Control plane (master) upgraded:
resource.type="gke_cluster"
log_id("cloudaudit.googleapis.com/activity")
protoPayload.methodName:("UpdateCluster" OR "UpdateClusterInternal")
(protoPayload.metadata.operationType="UPGRADE_MASTER"
OR protoPayload.response.operationType="UPGRADE_MASTER")
resource.labels.cluster_name=""
Node-pool upgraded
resource.type="gke_nodepool"
log_id("cloudaudit.googleapis.com/activity")
protoPayload.methodName:("UpdateNodePool" OR "UpdateClusterInternal")
protoPayload.metadata.operationType="UPGRADE_NODES"
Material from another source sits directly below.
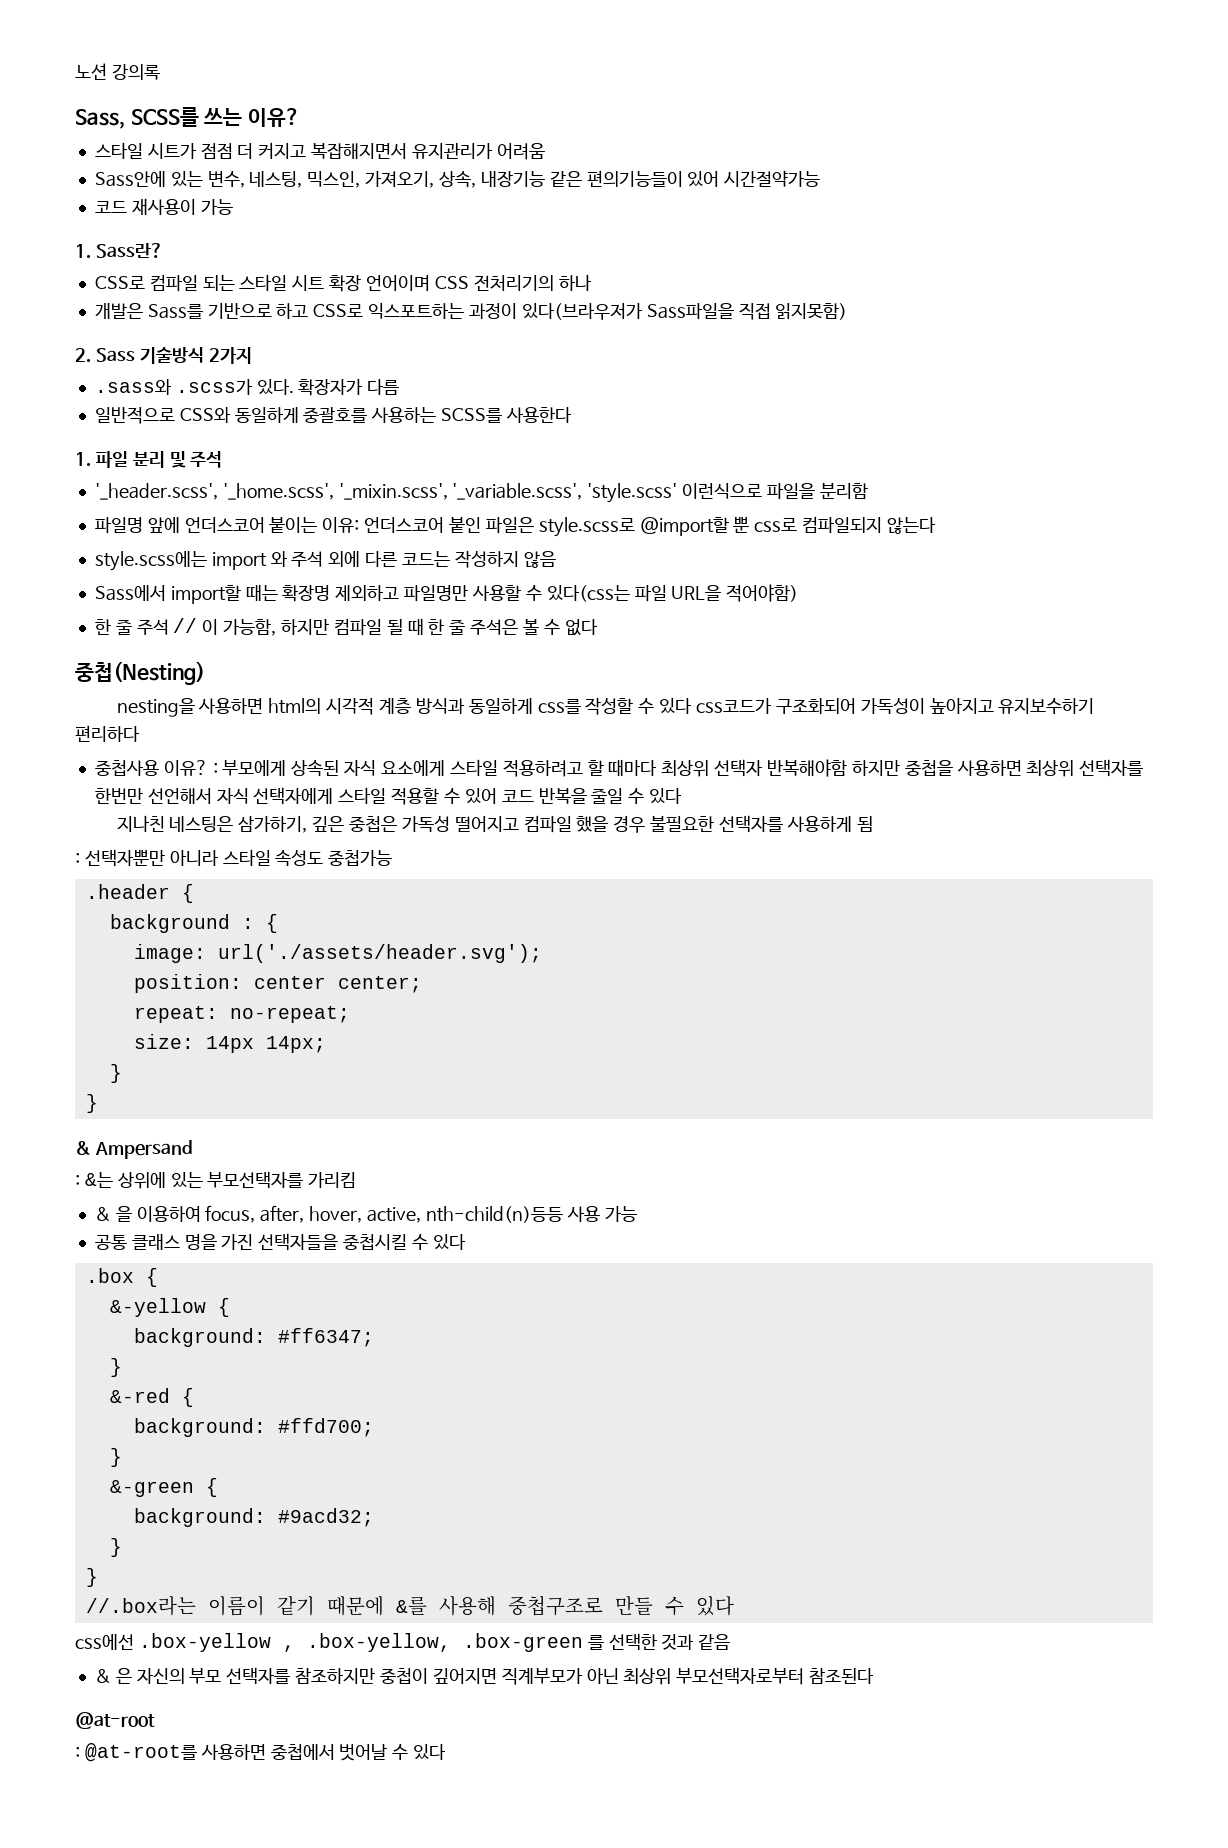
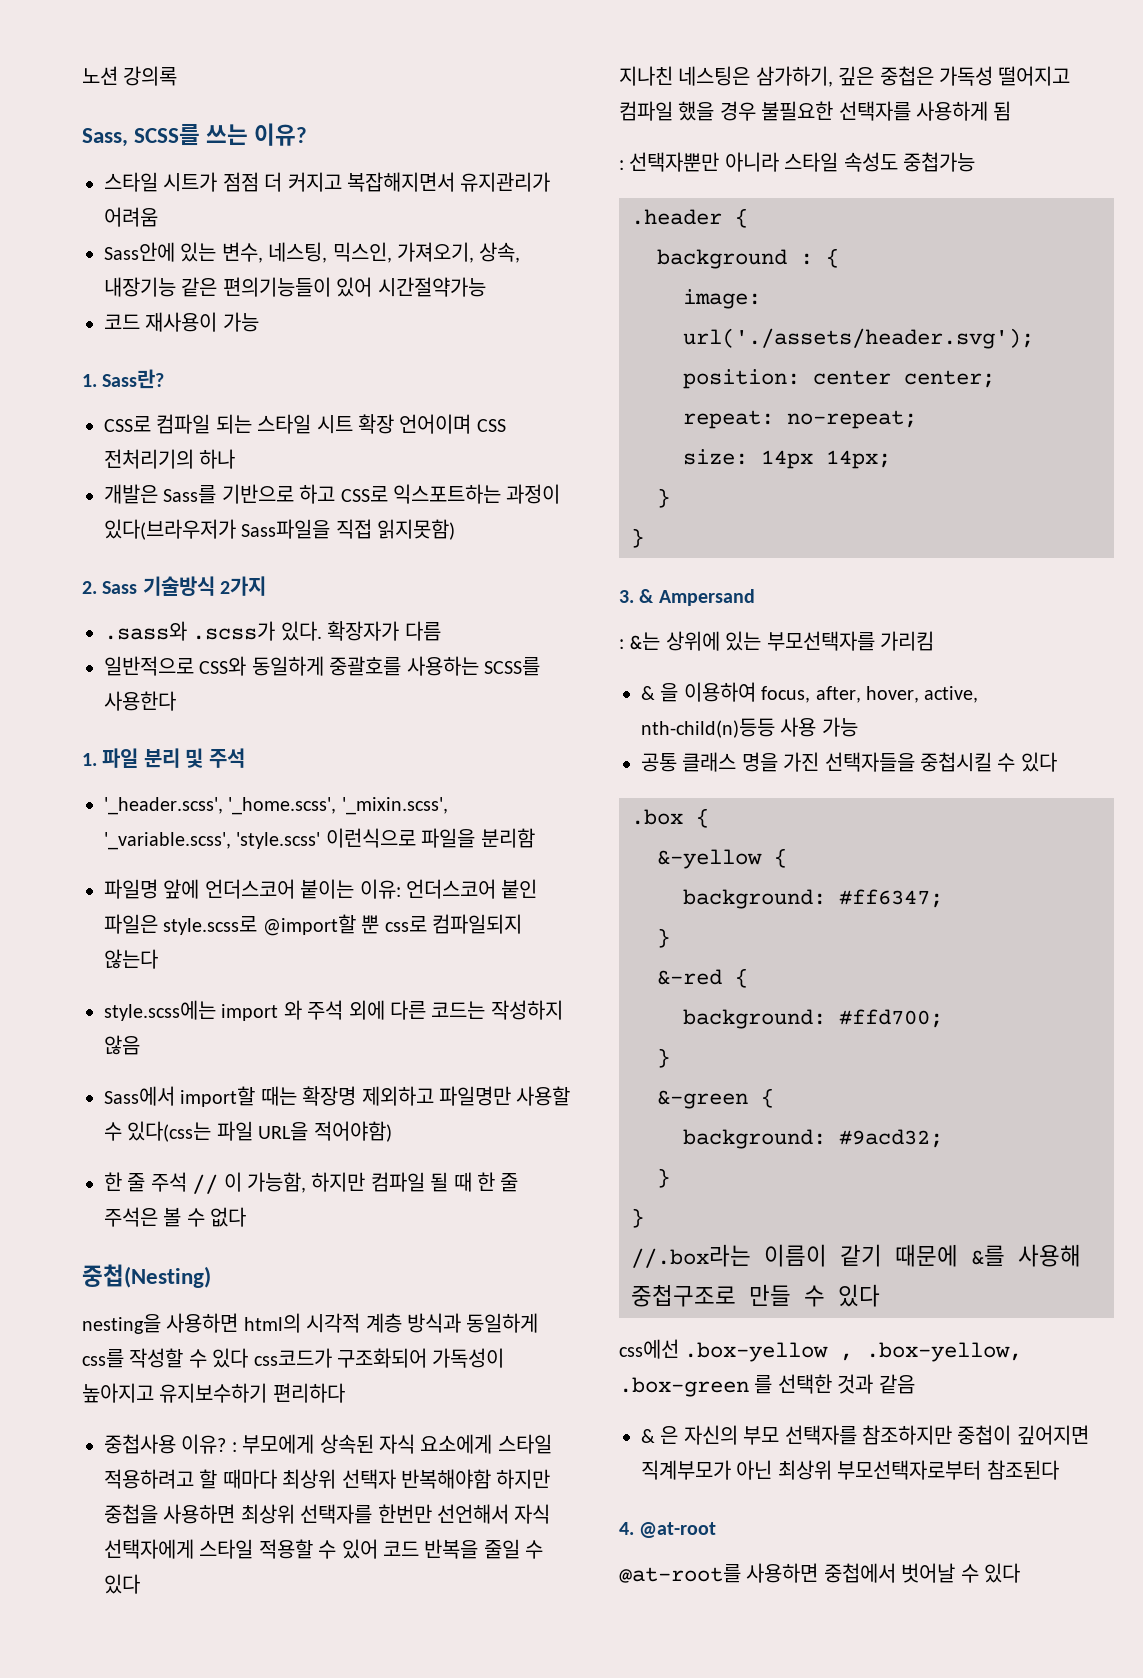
(98, 1103) none -> [619,590,634,603] 3.
(875, 1676) none -> [619,1522,634,1535] 4.
[75,1746,80,1758] : -> (717, 1530) none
resource.labels.cluster_name=""
resource.labels.nodepool_name=""
Upvotes: 3
Reputation: 3301
Using below methods for checking the reason for pod restart:
Use kubectl describe deployment <deployment_name>
and kubectl describe pod <pod_name>
which contains the information.
# Events:
# Type Reason Age From Message
# ---- ------ ---- ---- -------
# Warning BackOff 40m kubelet, gke-xx Back-off restarting failed container
# ..
You can see that the pod is restarted due to image pull backoff. We need to troubleshoot on that particular issue.
Check for logs using : kubectl logs <pod_name>
To get previous logs of your container (the restarted one), you may use --previous key on pod, like this:
kubectl logs your_pod_name --previous
You can also write a final message to /dev/termination-log, and this will show up as described in docs.
Attaching a troubleshooting doc for reference.
Upvotes: 2